On Tuesday, President Obama tried for the last time to do what he has tried for the past two years – improve the federal deficit by cutting the budget for the Great Lakes Restoration Initiative (GLRI) from $300 million to $250 million, the Associated Press reported. But a rare bipartisan move, House representatives are already rallying to keep money flowing as they have done for the last two years.

The president cut next year's proposed budget for the Environmental Protection Agency (EPA) by $400 million overall since last year, so the $50 million decrease for the GLRI is part of the president's broader scheme to reduce the country's massive federal deficit. 

Despite the president's attempt at fiscal responsibility, Midwesterners fear the cuts would halt the progress on a conservation project that impacts not just the environment of a key trans-national waterway, but also a traditional driver of the US economy. 

"This was the arsenal of democracy, in World War II, we were the ones that turned out all those tanks and all those planes, and that is in large part because of access to fresh water," Mr. Eder says. "It’s the reason that Detroit and Chicago and Toronto all got built here." 

Although the Great Lakes had been at high risk since the early 2000s, the discovery of invasive Asian carp DNA on the wrong side of an electric barrier prompted the creation of the federal initiative in 2010.

“The fish, if they did invade the Great Lakes, would be devastating to the ecology and to the value of the Great Lakes,” Mr. Eder says.

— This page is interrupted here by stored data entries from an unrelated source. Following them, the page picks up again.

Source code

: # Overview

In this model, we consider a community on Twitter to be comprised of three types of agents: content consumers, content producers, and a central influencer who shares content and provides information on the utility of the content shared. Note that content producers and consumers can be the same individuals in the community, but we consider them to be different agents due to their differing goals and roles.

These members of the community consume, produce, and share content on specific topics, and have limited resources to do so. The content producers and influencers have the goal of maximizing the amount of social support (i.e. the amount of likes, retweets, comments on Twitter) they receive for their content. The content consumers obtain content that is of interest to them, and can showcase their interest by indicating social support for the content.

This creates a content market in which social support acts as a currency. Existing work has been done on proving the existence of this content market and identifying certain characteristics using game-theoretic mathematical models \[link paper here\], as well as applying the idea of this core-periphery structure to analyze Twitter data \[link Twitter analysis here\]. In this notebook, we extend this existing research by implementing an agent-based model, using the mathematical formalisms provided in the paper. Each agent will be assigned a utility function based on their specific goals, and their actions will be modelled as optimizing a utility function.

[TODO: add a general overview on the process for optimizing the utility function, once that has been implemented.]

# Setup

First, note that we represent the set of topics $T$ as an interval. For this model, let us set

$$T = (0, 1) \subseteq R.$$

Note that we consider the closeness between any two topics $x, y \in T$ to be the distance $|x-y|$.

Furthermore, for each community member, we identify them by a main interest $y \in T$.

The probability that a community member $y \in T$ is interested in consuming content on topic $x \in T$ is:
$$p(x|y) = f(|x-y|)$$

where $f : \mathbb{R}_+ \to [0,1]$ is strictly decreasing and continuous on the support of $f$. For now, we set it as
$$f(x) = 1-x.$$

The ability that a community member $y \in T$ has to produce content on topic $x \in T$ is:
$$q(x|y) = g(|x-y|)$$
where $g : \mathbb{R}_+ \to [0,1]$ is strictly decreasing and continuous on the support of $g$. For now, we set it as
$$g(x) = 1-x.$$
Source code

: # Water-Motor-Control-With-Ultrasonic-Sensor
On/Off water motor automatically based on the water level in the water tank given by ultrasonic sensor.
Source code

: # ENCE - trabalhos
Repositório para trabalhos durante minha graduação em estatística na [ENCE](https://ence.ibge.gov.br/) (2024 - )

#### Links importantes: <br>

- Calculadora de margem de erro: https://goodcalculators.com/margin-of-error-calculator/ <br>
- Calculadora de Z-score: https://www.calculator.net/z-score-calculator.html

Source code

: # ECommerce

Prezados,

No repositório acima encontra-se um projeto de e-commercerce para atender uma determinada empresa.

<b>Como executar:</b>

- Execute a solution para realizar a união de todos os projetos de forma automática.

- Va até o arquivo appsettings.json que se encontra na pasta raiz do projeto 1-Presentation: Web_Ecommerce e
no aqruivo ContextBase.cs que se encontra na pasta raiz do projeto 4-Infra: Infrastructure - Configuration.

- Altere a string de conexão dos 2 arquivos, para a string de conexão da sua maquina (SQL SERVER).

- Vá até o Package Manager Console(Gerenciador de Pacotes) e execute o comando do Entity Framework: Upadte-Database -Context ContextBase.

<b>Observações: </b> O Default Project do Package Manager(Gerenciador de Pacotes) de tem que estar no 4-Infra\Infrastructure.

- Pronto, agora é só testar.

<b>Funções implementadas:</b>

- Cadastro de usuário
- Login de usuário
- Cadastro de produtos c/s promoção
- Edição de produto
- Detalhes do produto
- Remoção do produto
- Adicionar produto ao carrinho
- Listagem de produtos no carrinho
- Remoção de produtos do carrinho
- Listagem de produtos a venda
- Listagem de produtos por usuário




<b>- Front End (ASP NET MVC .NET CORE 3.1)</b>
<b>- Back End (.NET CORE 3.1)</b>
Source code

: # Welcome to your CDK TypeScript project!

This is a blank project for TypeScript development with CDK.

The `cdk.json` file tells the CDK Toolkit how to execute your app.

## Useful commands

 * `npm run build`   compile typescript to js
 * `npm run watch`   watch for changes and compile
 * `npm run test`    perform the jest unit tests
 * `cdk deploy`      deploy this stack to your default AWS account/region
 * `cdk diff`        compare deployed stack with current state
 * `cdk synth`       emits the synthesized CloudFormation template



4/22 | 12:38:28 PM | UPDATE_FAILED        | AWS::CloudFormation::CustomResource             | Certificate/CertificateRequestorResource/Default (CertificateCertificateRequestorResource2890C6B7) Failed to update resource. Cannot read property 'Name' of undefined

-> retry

The GLRI provided resources to make a preventative plan for the Asian carp, and the US corps of engineers has suggested a series of solutions including physical barriers. Wildlife officials have also engaged in "rapid-response exercises" to net and remove millions of pounds of the fish from the waterways that connect to the Great Lakes, Eder says. 

Few fish have been found in the Great Lakes, but Eder worries that they could easily take over the lakes and ruin a $7 billion fishing industry if efforts do not continue.

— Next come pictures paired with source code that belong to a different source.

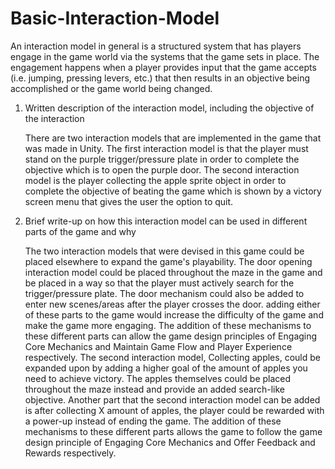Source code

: # Basic-Interaction-Model

An interaction model in general is a structured system that has players engage in the game world via the systems that the game sets in place.
The engagement happens when a player provides input that the game accepts (i.e. jumping, pressing levers, etc.) that then results in an objective
being accomplished or the game world being changed.

1. Written description of the interaction model, including the objective of the interaction

    There are two interaction models that are implemented in the game that was made in Unity. The first interaction model is 
    that the player must stand on the purple trigger/pressure plate in order to complete the objective which is to 
    open the purple door. The second interaction model is the player collecting the apple sprite object in order to complete 
    the objective of beating the game which is shown by a victory screen menu that gives the user the option to quit.


2. Brief write-up on how this interaction model can be used in different parts of the game and why

    The two interaction models that were devised in this game could be placed elsewhere to expand the game's playability. The 
    door opening interaction model could be placed throughout the maze in the game and be placed in a way so that the player must 
    actively search for the trigger/pressure plate. The door mechanism could also be added to enter new scenes/areas after 
    the player crosses the door. adding either of these parts to the game would increase the difficulty of the game and make 
    the game more engaging. The addition of these mechanisms to these different parts can allow the game design principles of 
    Engaging Core Mechanics and Maintain Game Flow and Player Experience respectively.
    The second interaction model, Collecting apples, could be expanded upon by adding a higher goal of the 
    amount of apples you need to achieve victory. The apples themselves could be placed throughout the maze instead and provide an
    added search-like objective. Another part that the second interaction model can be added is after collecting X amount of apples,
    the player could be rewarded with a power-up instead of ending the game. The addition of these mechanisms to these different parts
    allows the game to follow the game design principle of Engaging Core Mechanics and Offer Feedback and Rewards respectively.
    
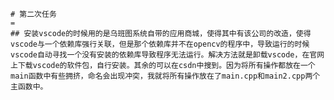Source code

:     # 第二次任务
    =
    ## 安装vscode的时候用的是乌班图系统自带的应用商城，使得其中有该公司的改造，使得vscode与一个依赖库强行关联，但是那个依赖库并不在opencv的程序中，导致运行的时候vscode自动寻找一个没有安装的依赖库导致程序无法运行。解决方法就是卸载vscode，在官网上下载vscode的软件包，自行安装。其余的可以在csdn中搜到。因为将所有操作都放在一个main函数中有些拥挤，命名会出现冲突，我就将所有操作放在了main.cpp和main2.cpp两个主函数中。
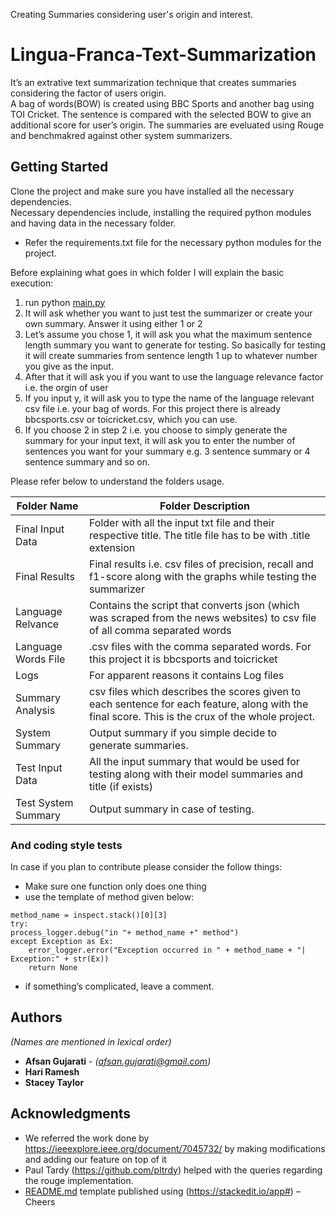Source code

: Creating Summaries considering user's origin and interest.

<h1 id="lingua-franca-text-summarization">Lingua-Franca-Text-Summarization</h1>
<p>It’s an extrative text summarization technique that creates summaries considering the factor of users origin.<br>
A bag of words(BOW) is created using BBC Sports and another bag using TOI Cricket. The sentence is compared with the selected BOW to give an additional score for user’s origin. The summaries are eveluated using Rouge and benchmakred against other system summarizers.</p>
<h2 id="getting-started">Getting Started</h2>
<p>Clone the project and make sure you have installed all the necessary dependencies.<br>
Necessary dependencies include, installing the required python modules and having data in the necessary folder.</p>
<ul>
<li>Refer the requirements.txt file for the necessary python modules for the project.</li>
</ul>
<p>Before explaining what goes in which folder I will explain the basic execution:</p>
<ol>
<li>run python <a href="http://main.py">main.py</a></li>
<li>It will ask whether you want to just test the summarizer or create your own summary. Answer it using either 1 or 2</li>
<li>Let’s assume you chose 1, it will ask you what the maximum sentence length summary you want to generate for testing. So basically for testing it will create summaries from sentence length 1 up to whatever number you give as the input.</li>
<li>After that it will ask you if you want to use the language relevance factor i.e. the orgin of user</li>
<li>If you input y, it will ask you to type the name of the language relevant csv file i.e. your bag of words. For this project there is already bbcsports.csv or toicricket.csv, which you can use.</li>
<li>If you choose 2 in step 2 i.e. you choose to simply generate the summary for your input text, it will ask you to enter the number of sentences you want for your summary e.g. 3 sentence summary or 4 sentence summary and so on.</li>
</ol>
<p>Please refer below to understand the folders usage.</p>

<table>
<thead>
<tr>
<th>Folder Name</th>
<th>Folder Description</th>
</tr>
</thead>
<tbody>
<tr>
<td>Final Input Data</td>
<td>Folder with all the input txt file and their respective title. The title file has to be with .title extension</td>
</tr>
<tr>
<td>Final Results</td>
<td>Final results i.e. csv files of precision, recall and f1-score along with the graphs while testing the summarizer</td>
</tr>
<tr>
<td>Language Relvance</td>
<td>Contains the script that converts json (which was scraped from the news websites) to csv file of all comma separated words</td>
</tr>
<tr>
<td>Language Words File</td>
<td>.csv files with the comma separated words. For this project it is bbcsports and toicricket</td>
</tr>
<tr>
<td>Logs</td>
<td>For apparent reasons it contains Log files</td>
</tr>
<tr>
<td>Summary Analysis</td>
<td>csv files which describes the scores given to each sentence for each feature, along with the final score. This is the crux of the whole project.</td>
</tr>
<tr>
<td>System Summary</td>
<td>Output summary if you simple decide to generate summaries.</td>
</tr>
<tr>
<td>Test Input Data</td>
<td>All the input summary that would be used for testing along with their model summaries and title (if exists)</td>
</tr>
<tr>
<td>Test System Summary</td>
<td>Output summary in case of testing.</td>
</tr>
</tbody>
</table><h3 id="and-coding-style-tests">And coding style tests</h3>
<p>In case if you plan to contribute please consider the follow things:</p>
<ul>
<li>Make sure one function only does one thing</li>
<li>use the template of method given below:</li>
</ul>
<pre><code>method_name = inspect.stack()[0][3]
try:
process_logger.debug("in "+ method_name +" method")
except Exception as Ex:
 	error_logger.error("Exception occurred in " + method_name + "| Exception:" + str(Ex))
 	return None
</code></pre>
<ul>
<li>if something’s complicated, leave a comment.</li>
</ul>
<h2 id="authors">Authors</h2>
<p><em>(Names are mentioned in lexical order)</em></p>
<ul>
<li><strong>Afsan Gujarati</strong> - <em>(<a href="mailto:afsan.gujarati@gmail.com">afsan.gujarati@gmail.com</a>)</em></li>
<li><strong>Hari Ramesh</strong></li>
<li><strong>Stacey Taylor</strong></li>
</ul>
<h2 id="acknowledgments">Acknowledgments</h2>
<ul>
<li>We referred the work done by <a href="https://ieeexplore.ieee.org/document/7045732/">https://ieeexplore.ieee.org/document/7045732/</a> by making modifications and adding our feature on top of it</li>
<li>Paul Tardy (<a href="https://github.com/pltrdy">https://github.com/pltrdy</a>) helped with the queries regarding the rouge implementation.</li>
<li><a href="http://README.md">README.md</a> template published using (<a href="https://stackedit.io/app#">https://stackedit.io/app#</a>) – Cheers</li>
</ul>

“We are not at all confident that we have this situation under control," Eder says. "These are fish, they do not follow orders."

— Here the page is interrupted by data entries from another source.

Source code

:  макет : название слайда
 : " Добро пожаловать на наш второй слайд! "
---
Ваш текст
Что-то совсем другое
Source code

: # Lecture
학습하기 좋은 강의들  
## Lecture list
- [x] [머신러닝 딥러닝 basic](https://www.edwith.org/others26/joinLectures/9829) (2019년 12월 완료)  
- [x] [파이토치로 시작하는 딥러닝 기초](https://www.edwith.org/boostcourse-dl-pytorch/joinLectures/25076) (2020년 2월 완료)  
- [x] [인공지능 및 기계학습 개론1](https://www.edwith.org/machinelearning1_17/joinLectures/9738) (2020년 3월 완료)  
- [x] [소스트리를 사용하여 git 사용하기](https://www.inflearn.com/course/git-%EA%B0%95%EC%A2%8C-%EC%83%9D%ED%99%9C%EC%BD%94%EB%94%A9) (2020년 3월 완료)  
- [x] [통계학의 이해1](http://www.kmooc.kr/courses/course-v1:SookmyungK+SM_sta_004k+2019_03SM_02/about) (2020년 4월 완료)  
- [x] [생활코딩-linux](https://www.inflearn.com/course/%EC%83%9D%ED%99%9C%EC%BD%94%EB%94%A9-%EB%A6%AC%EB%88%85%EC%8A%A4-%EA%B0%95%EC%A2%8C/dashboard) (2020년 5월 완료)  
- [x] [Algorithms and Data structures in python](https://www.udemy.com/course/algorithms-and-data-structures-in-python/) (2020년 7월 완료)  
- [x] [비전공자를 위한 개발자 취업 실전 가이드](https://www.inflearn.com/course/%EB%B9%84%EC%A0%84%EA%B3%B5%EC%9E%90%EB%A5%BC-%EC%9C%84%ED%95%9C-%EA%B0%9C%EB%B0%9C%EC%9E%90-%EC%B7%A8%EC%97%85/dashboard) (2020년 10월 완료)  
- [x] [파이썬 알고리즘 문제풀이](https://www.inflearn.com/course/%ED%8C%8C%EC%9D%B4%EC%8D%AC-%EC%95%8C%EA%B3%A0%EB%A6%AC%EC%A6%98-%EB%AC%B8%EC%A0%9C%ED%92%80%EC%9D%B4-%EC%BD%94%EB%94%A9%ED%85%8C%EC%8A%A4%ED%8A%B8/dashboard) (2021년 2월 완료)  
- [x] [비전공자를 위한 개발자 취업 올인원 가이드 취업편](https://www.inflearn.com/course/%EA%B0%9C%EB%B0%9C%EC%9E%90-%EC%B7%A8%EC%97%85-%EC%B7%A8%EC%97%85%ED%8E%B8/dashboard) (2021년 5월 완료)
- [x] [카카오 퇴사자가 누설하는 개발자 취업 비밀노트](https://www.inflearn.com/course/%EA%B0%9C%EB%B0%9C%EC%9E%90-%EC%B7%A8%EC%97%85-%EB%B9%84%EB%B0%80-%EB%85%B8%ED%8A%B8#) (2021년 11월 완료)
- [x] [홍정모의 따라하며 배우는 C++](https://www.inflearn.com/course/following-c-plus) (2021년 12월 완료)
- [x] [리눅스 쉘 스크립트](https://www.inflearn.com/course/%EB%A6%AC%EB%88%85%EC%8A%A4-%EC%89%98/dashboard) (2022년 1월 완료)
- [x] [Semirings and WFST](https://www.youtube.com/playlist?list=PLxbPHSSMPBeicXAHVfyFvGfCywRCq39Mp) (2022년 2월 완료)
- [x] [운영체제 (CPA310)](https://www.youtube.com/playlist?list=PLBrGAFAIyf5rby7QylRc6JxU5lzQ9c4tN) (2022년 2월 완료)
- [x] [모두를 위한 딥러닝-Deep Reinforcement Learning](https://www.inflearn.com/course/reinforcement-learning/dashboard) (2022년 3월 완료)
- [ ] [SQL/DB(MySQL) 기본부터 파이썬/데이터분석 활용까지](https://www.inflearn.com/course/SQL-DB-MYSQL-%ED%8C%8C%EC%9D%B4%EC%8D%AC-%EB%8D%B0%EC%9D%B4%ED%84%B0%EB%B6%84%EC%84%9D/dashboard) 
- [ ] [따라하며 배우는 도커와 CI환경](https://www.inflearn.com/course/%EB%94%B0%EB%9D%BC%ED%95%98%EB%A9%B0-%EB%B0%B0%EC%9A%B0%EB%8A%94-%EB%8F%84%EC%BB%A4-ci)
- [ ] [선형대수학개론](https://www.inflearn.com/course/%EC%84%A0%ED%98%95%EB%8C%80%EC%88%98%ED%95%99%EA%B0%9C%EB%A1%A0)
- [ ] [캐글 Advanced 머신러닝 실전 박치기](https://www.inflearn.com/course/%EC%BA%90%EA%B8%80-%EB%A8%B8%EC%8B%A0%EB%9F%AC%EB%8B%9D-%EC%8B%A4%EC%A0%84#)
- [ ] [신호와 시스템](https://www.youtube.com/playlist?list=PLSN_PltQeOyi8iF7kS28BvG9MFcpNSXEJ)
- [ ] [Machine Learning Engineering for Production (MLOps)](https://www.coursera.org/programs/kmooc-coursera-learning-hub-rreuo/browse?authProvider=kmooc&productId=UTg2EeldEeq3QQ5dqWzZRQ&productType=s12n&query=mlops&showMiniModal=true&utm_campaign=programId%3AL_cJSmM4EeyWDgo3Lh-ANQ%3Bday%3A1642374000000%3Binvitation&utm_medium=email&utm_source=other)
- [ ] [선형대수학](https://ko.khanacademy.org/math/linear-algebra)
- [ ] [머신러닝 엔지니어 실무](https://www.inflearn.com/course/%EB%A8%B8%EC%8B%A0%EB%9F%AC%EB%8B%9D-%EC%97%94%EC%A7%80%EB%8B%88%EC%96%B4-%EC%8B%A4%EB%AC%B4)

Protecting the lakes from fish is not the only project under discussion in the federal budget, however. Roughly one-third of the federal money goes toward restoring shoreline, and more than 2,900 restoration projects have been completed to clear polluted water, stop toxic algae blooms, and protect native species. Steady progress is occurring, as six of the 42 highly polluted areas have been "cleaned up" since the launch of the GLRI in 2010, says Matt Doss, policy director at the Great Lakes Commission.

"That’s obviously a huge change and a huge level of progress from the decades before the GLRI, when they cleaned up one," Mr. Doss says. 

Under the GLRI's five-year plan, another 10 of the 42 "areas of concern" are slated for clean-up completion, Doss says.